Examples love to be misunderstood.  I think it has to do with their religion.  An example is written to mean one thing, but if someone thinks that it means something else instead, then the example believes it has merited an additional soul.

If on an e-mail list you phrase a question in terms of an example, someone will always answer regarding a tangential point instead of the point you intended.  You ask, “Is it okay to say ‘tomatoes are’ my favorite vegetable, or must I say that ‘the tomato is’ my favorite vegetable?”  Someone is bound to answer, “It doesn’t matter, because a tomato is actually a fruit.”

You try to write the example so that it reaches out a well-directed hand to the reader, and the reader grabs the example by the tail. 

When you’re describing a product or procedure, there are a few especially sinuous tails — opportunities for misunderstanding — to watch for in any lengthy example.

An example normally starts by describing a specific situation (or assumes that the reader understands the situation), and then it tells how the general principles manifest themselves in that situation.  Suppose that you want to select a wide necktie.  You call your necktie collection to the display screen.  You see no wide ties because the narrow ties are grouped at the start of the collection.  You can click the arrows at the bottom of the screen to see more neckties.

Wait a minute.  Are the narrow ties always grouped at the start of the collection?  Is that a general statement describing how the product works?  Or is it merely part of a hypothetical situation concocted for the sake of the example?

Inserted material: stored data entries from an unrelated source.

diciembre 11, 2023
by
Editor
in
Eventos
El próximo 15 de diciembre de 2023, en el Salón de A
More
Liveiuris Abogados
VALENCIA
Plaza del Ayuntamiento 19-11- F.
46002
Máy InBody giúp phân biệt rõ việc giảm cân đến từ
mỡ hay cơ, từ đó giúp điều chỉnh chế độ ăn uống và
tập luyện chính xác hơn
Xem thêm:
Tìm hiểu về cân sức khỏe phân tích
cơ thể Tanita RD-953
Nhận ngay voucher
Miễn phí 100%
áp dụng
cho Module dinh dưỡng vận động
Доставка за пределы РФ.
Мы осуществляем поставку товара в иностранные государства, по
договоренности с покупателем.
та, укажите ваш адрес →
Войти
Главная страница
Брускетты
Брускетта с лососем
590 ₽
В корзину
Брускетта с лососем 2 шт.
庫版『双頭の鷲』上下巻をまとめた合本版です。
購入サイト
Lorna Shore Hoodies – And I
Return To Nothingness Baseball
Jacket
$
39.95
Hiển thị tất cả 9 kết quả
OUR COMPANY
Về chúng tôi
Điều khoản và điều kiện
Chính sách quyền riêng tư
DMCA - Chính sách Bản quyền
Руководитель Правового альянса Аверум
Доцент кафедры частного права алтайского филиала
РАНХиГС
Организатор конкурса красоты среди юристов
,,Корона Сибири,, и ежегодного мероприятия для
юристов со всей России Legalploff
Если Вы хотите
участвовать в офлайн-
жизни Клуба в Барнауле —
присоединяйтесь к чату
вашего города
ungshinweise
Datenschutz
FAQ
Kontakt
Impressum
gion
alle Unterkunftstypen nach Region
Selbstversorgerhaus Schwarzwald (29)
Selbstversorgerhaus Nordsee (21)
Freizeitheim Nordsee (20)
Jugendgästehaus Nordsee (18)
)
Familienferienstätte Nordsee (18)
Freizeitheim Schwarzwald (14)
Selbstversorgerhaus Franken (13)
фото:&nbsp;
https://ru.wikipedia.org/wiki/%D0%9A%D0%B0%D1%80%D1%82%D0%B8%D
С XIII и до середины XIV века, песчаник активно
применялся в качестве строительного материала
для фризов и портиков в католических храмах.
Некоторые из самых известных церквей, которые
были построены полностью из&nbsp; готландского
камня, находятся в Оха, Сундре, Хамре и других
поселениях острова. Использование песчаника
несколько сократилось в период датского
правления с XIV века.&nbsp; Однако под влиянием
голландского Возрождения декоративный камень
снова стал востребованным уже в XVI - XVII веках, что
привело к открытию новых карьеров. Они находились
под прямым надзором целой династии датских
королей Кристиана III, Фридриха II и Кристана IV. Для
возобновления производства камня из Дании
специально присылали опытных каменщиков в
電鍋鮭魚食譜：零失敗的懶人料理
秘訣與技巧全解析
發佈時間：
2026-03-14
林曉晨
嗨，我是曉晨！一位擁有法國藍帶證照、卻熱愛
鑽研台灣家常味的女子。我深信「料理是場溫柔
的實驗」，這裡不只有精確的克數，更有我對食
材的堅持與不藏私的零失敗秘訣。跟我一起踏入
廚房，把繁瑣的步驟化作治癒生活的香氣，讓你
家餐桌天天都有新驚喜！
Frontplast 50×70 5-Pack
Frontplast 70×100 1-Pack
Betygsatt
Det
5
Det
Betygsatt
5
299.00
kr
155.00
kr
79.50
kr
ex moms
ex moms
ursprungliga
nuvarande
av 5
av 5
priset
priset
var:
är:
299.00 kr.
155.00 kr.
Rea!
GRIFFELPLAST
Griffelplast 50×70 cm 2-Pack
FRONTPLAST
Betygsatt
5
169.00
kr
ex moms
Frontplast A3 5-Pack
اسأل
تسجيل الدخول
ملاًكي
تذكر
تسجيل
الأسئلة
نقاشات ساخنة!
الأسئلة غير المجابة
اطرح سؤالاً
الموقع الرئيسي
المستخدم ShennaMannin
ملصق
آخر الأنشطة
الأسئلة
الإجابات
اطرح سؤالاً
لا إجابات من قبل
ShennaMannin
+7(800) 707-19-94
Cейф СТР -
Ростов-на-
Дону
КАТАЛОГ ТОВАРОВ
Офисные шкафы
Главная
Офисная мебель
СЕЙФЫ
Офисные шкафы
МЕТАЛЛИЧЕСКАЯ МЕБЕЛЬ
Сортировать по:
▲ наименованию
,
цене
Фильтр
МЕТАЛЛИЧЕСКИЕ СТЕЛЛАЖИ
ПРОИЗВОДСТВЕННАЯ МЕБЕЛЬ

Be careful to distinguish clearly between what is always true and what is specific to the setup of your illustrational story.  Also, be careful to distinguish between the setup and the payoff.  For example, suppose you log in to the TiePlumb necktie straightness gauge program and the lighting is poor.  You receive the message, “Can’t identify necktie.  One of these?” and three roughly similar neckties from the database are shown on screen.  If you answer “No,” you go automatically to New Necktie Registration.

The reader can’t say for sure how much of that story belongs to the “suppose” proposition and how much is the consequence.  The reader is being asked to suppose that the lighting is poor, but will the software always present three neckties?  Or is the reader being asked to suppose three neckties whereas the program might present two or four or seven if they were all sufficiently similar?

Lastly, every long example ends with an opportunity for misunderstanding.  The reader may think that whatever follows the example is still part of the example.  Back in Greece, Euclid and Archimedes would signal the end their mathematical proofs by writing hoper edei deixai, which has come down to us as the Latin abbreviation Q.E.D.  Unfortunately, nobody thought of a similar abbreviation for the end of an example.  I suggest ENOAD (example now over and done) to tie up the tail of the example.

Until ENOAD catches on, there are a number of solutions.  Sometimes a long example can be visually subdivided into discrete sections for premise and outcome, by means of columns or subheadings.  Or there might be a typographical convention whereby the outcome is, for example, italicized.  If such a solution is overkill, then the best thing to do is to reread all your own examples carefully, don’t shrink from repeating “Suppose... and suppose... and suppose further,” and use an expression like “when that happens” or “that being the case” to show the reader explicitly when you have stopped establishing the hypothetical and started narrating the inevitable.